The loss of gremlin 2 in cetaceans is more complicated to interpret considering that one subgroup (toothed whales) has teeth while another subgroup (baleen whales) does not. To further complicate this scenario, it has been argued that it is impossible to define teeth homology between toothed whales and non-cetacean mammals (Armfield et al., 2013). From a developmental perspective, it has been demonstrated that the pathway that controls tooth differentiation and number in cetaceans is different from the typical mammalian pattern (Armfield et al., 2013). Particularly interesting is that the expression pattern of BMP4, one of the main targets of gremlin 2, differs between cetaceans and non-cetacean mammals (Sudo et al., 2004). The case of hippopotamuses remains an open question until the genome is sequenced. However, we can speculate that, as has been shown in cetaceans, the tooth morphology of this group could be related to different regulatory pathways controlling teeth development as a consequence of the absence gremlin 2.
Finally, the fact that pangolins, a group of species that do not have teeth, possess a putatively functional copy of gremlin 2 highlights that the toothless phenotype has been achieved by genetic modifications in tooth-specific genes (e.g., C4orf26; Springer et al., 2016).
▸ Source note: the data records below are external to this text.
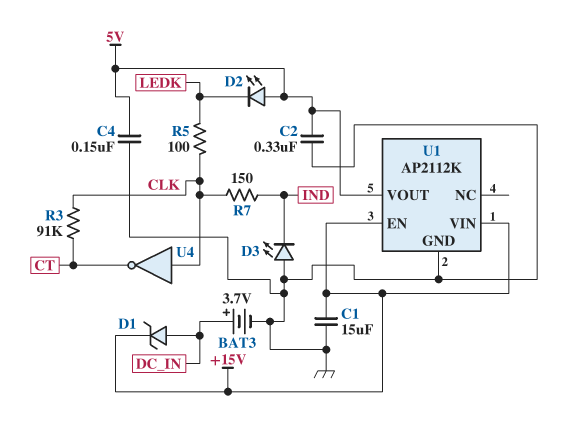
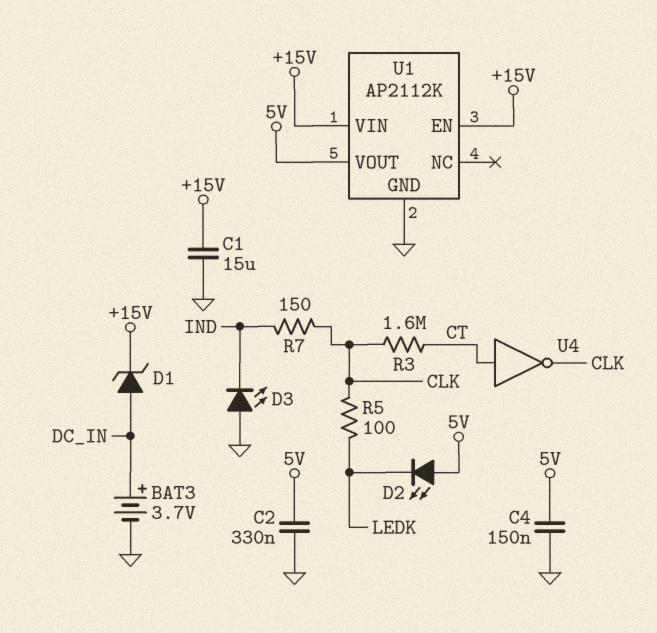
R3: 91k (CLK, CT) -> 1.6M (CLK, CT)
U4: NOT (in CLK, out CT) -> NOT (in CT, out CLK)

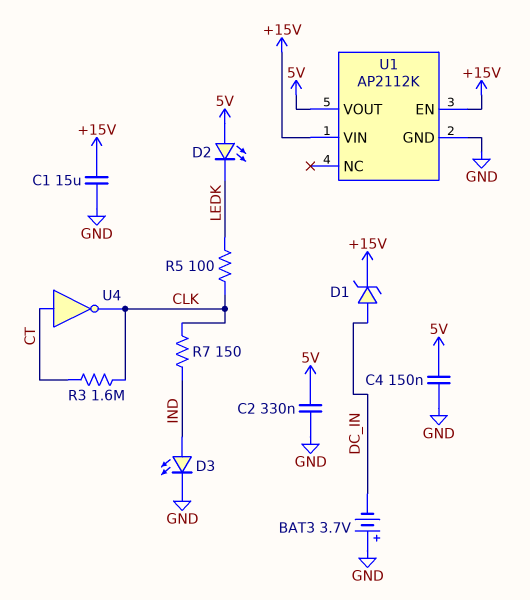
BAT3: 3.7V (plus DC_IN, minus GND) -> 3.7V (plus GND, minus DC_IN)
D3: LED (A GND, K IND) -> LED (A IND, K GND)

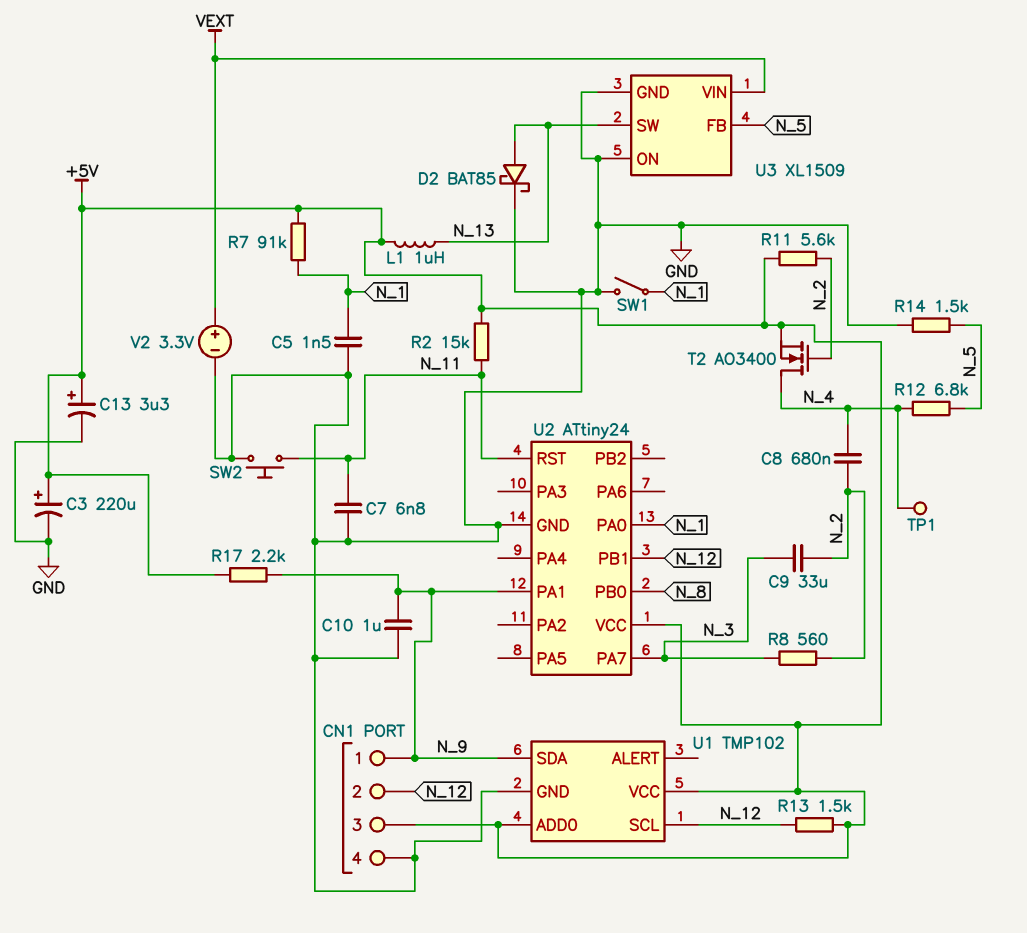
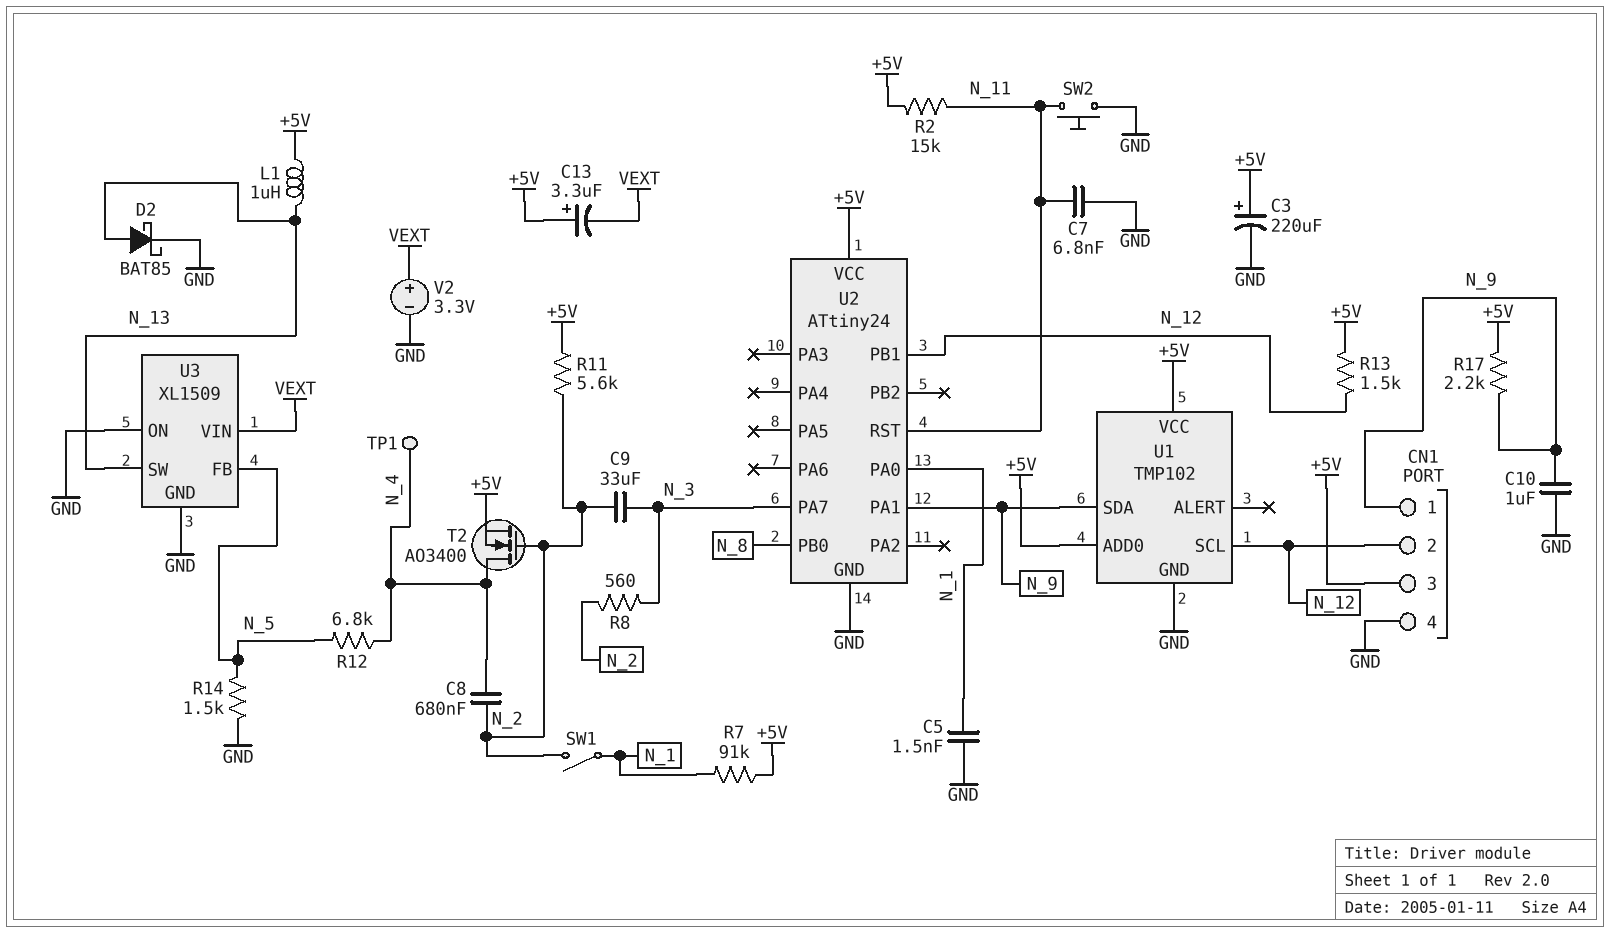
C13: 3.3uF (plus +5V, minus GND) -> 3.3uF (plus +5V, minus VEXT)
SW1: switch (GND, N_1) -> switch (N_1, N_2)

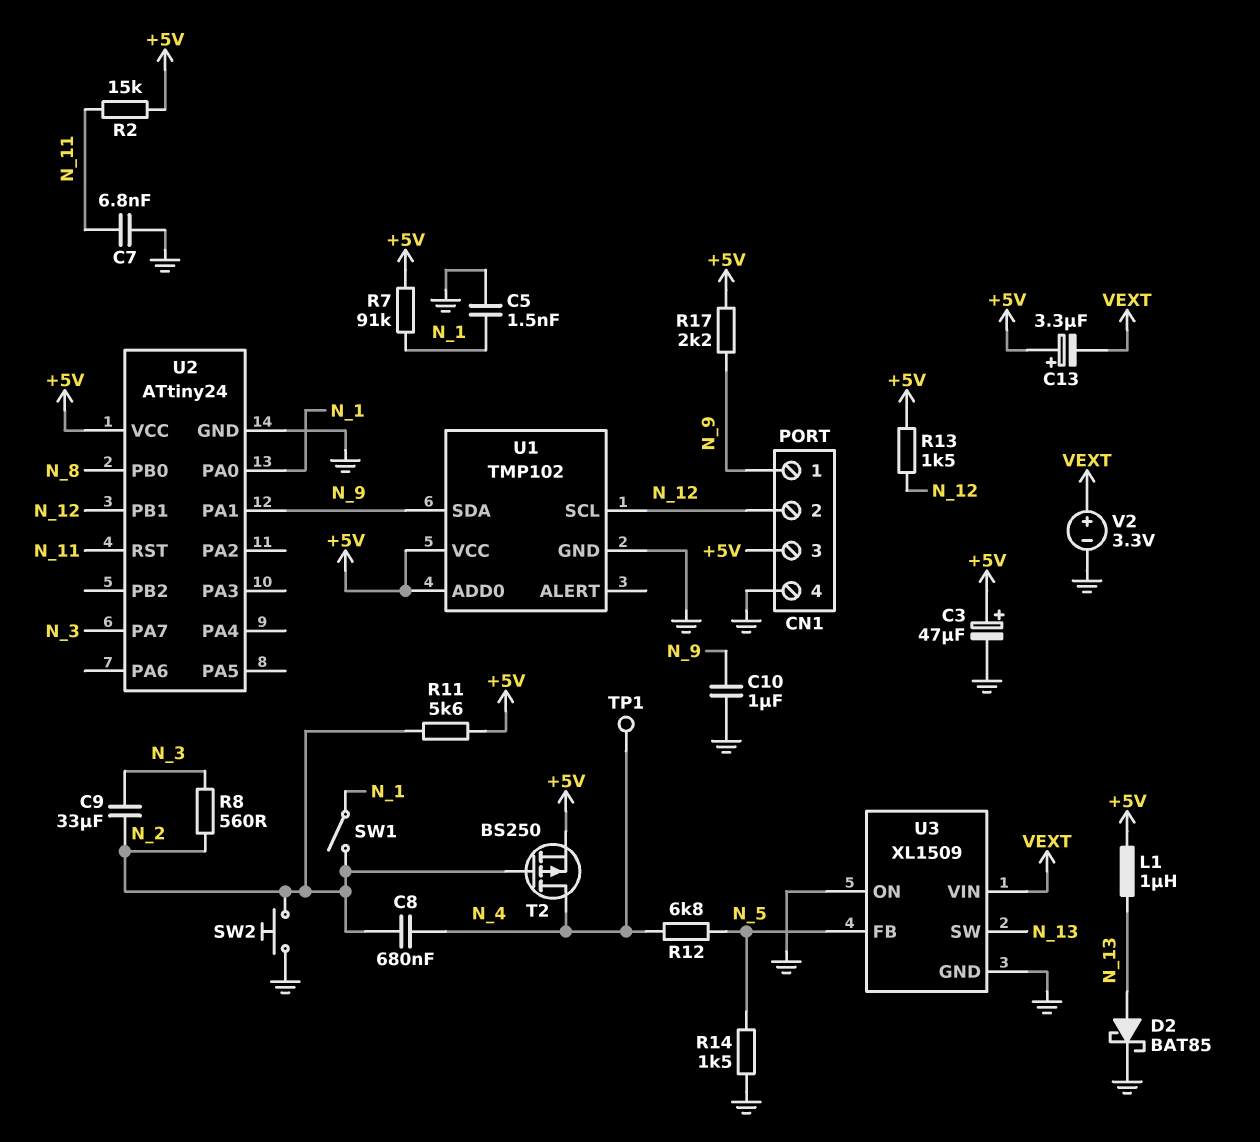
C3: 220uF (plus +5V, minus GND) -> 47uF (plus +5V, minus GND)
SW2: button (GND, N_11) -> button (GND, N_2)
T2: NMOS AO3400 (G N_2, D N_4, S +5V) -> PMOS BS250 (G N_2, D N_4, S +5V)

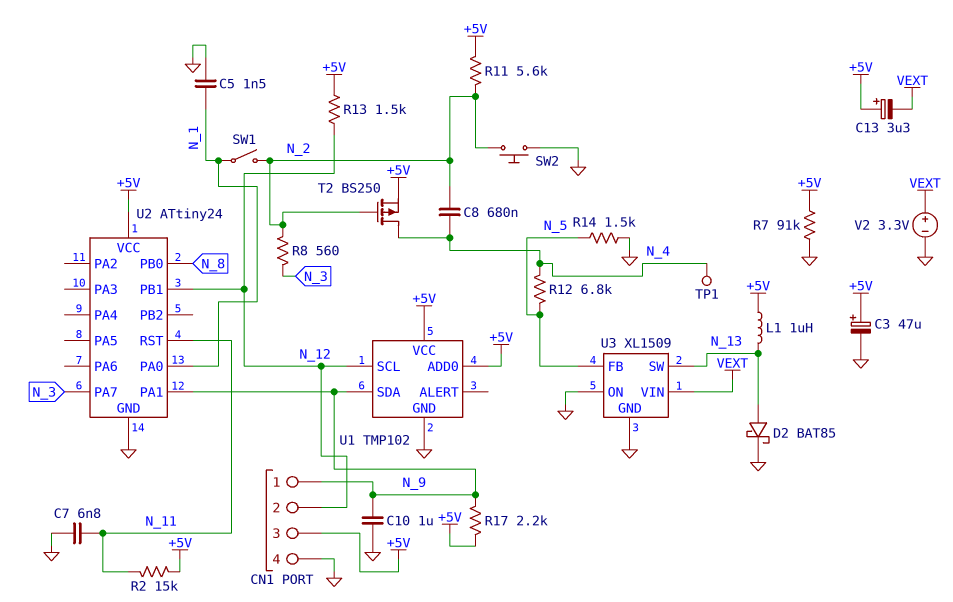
C9: 33uF (N_2, N_3) -> none
R7: 91k (+5V, N_1) -> 91k (+5V, GND)

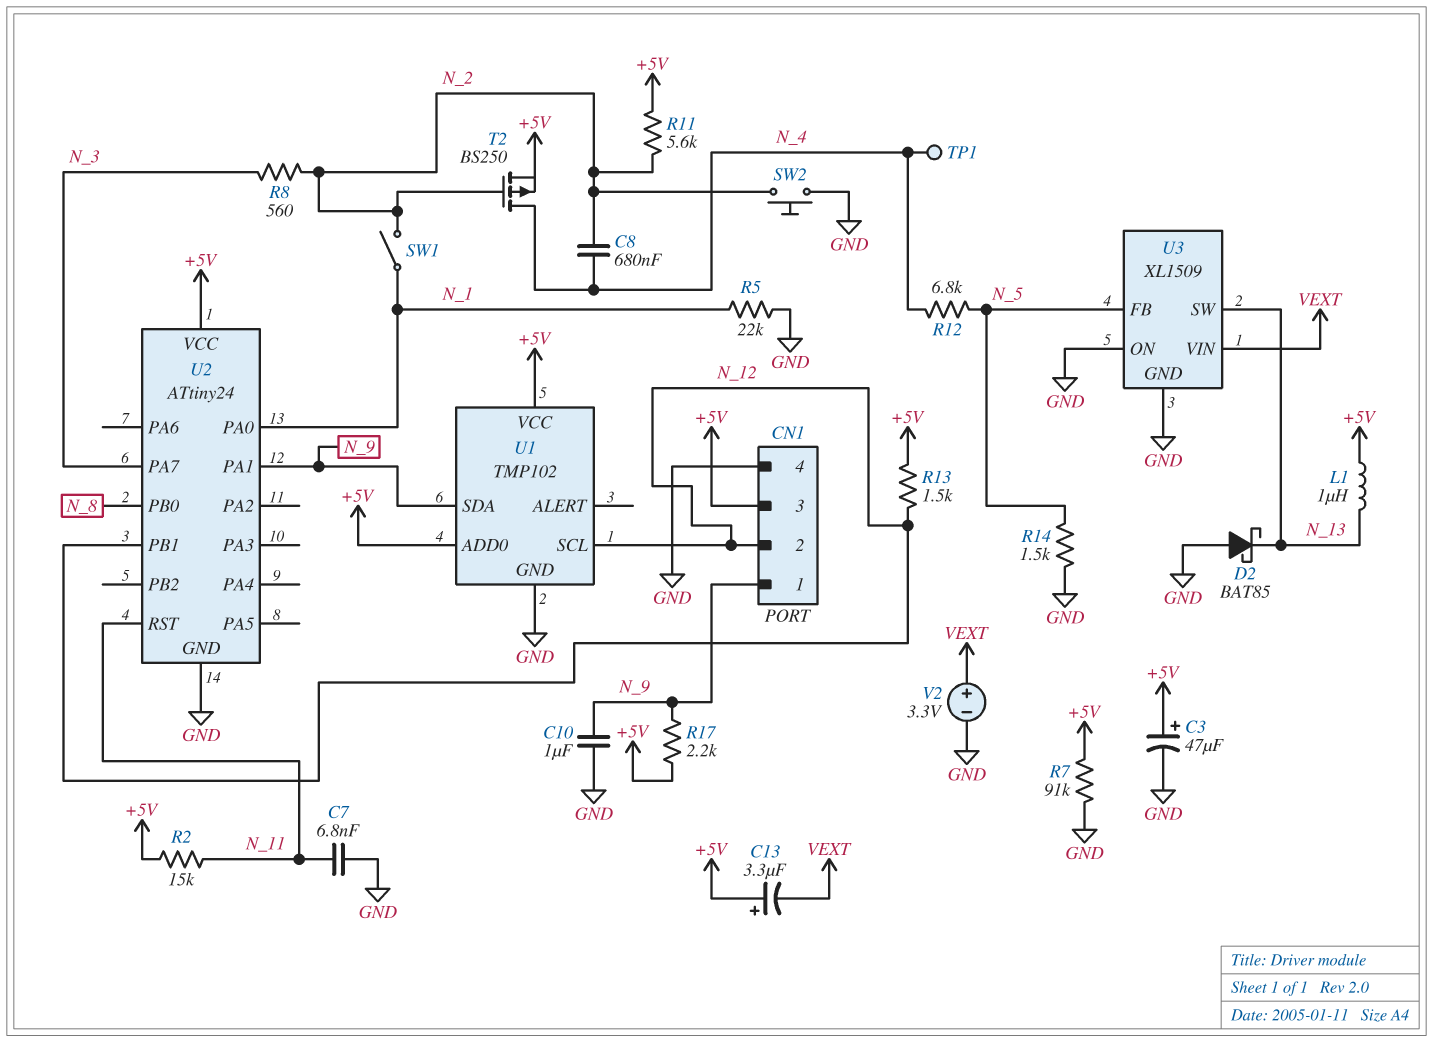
C5: 1.5nF (GND, N_1) -> none
D2: schottky BAT85 (A N_13, K GND) -> schottky BAT85 (A GND, K N_13)
R5: none -> 22k (GND, N_1)

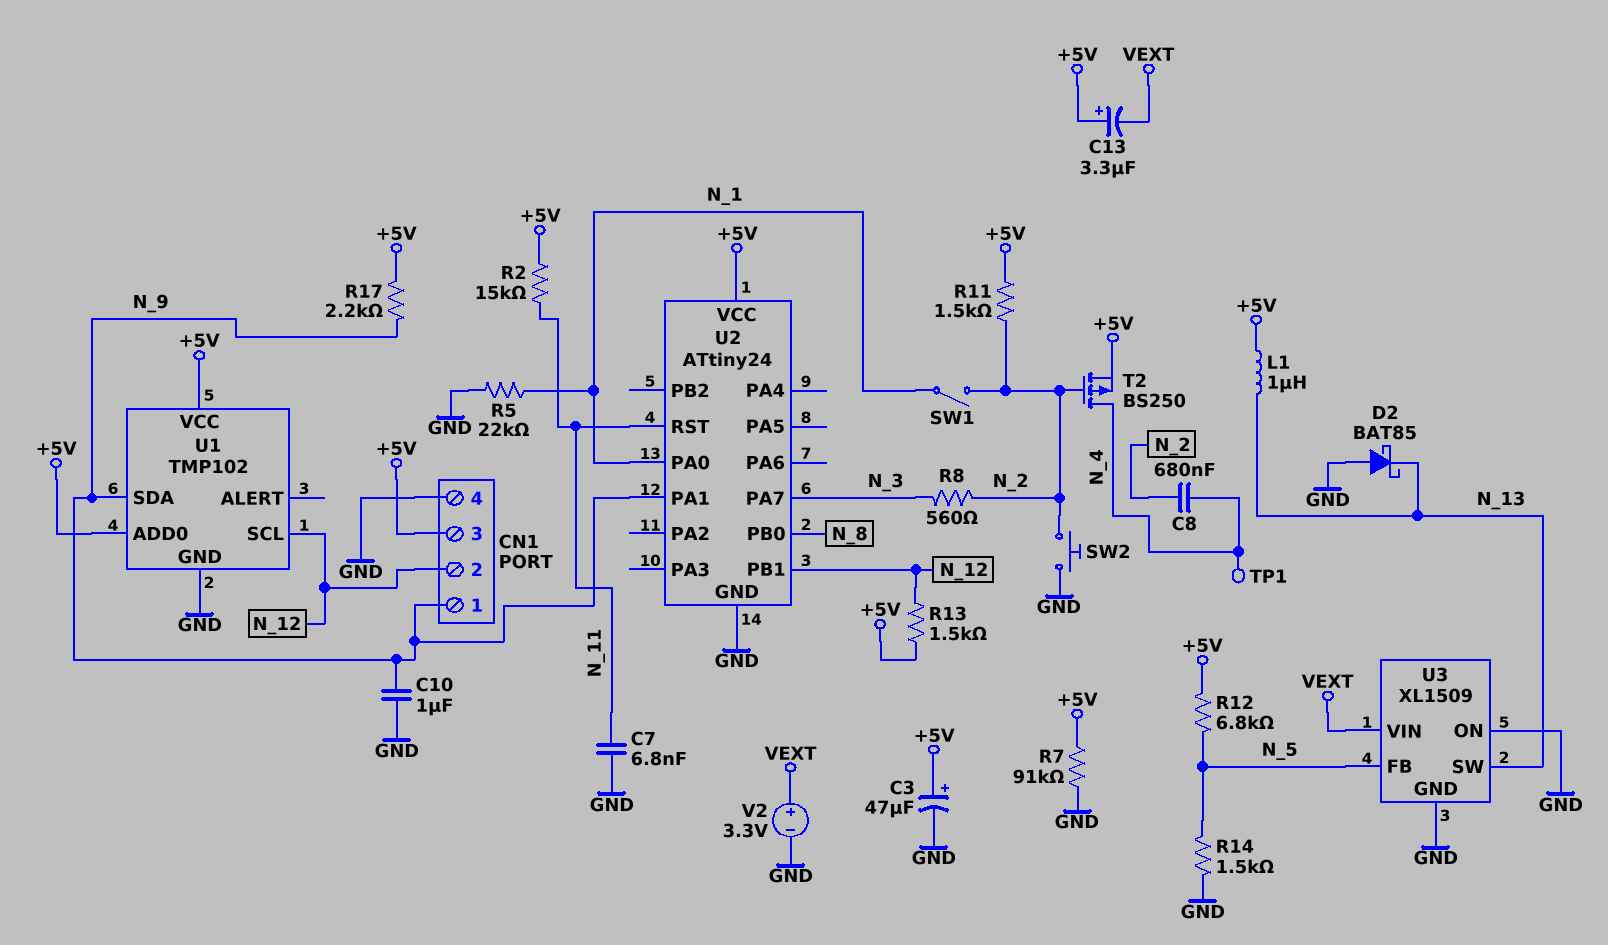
R11: 5.6k (+5V, N_2) -> 1.5k (+5V, N_2)
R12: 6.8k (N_4, N_5) -> 6.8k (+5V, N_5)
The presence of toothless species that possess (e.g., pangolins) and do not possess (e.g., baleen whales) gremlin 2 supports this idea. Following the same argument, and given the relationship between gremlin 2 and upper jaw incisor development (Kantaputra et al., 2015; Vogel et al., 2015), we should expect that species that lack upper jaw incisors (e.g., ruminants) but retain all other teeth should not share the modification in tooth-specific genes present in toothless species (Springer et al., 2016). Outside Laurasiatheria, armadillos could be seen as an exception to this as they do not possess incisors but they have a putatively functional gremlin 2 gene. However, it has been described that armadillos have four to six primordial incisors at birth, which means that incisors are developed during embryogenesis but are absorbed shortly after birth (Capizzo et al., 2016).
Our results show that in cetartiodatyl mammals gremlin 2 has experienced a mixture of gene loss, gene duplication, and rate acceleration. Although the last common ancestor of cetartiodactyls possessed a single copy of the gene, species belonging to the suborders Tylopoda (the group that includes camels, alpacas, vicuñas, and guanacos) and Suiformes (the group that includes pigs and peccaries) are the only groups that have retained gremlin 2 (Fig. 5). These groups also experienced acceleration in the rate of evolution of this gene, and it is this that, clearly differentiates them from all other laurasiatherians (Fig. 3). The fact that all amino acid changes that define the gremlin 2 gene in Tylopoda and Suiformes are present in both groups suggests that this gene and its corresponding protein were remodeled in the last common ancestor of cetartiodactyls and subsequently inherited by all descendant lineages (Fig. 5). After that gremlin 2 was probably lost in the ancestor of ruminants, hippopotamuses, and cetaceans between 56.3 and 63.5 million of years ago (Fig. 5). By removing a biological constraint imposed by the presence of gremlin 2, the lack of this gene could explain teeth diversity in these groups of mammals. Thus, the results presented here support the argument that gene loss is a way to increase phenotypic diversity (Olson, 1999; Albalat & Cañestro, 2016) and that gremlin 2 is a dispensable gene at least in this group of mammals.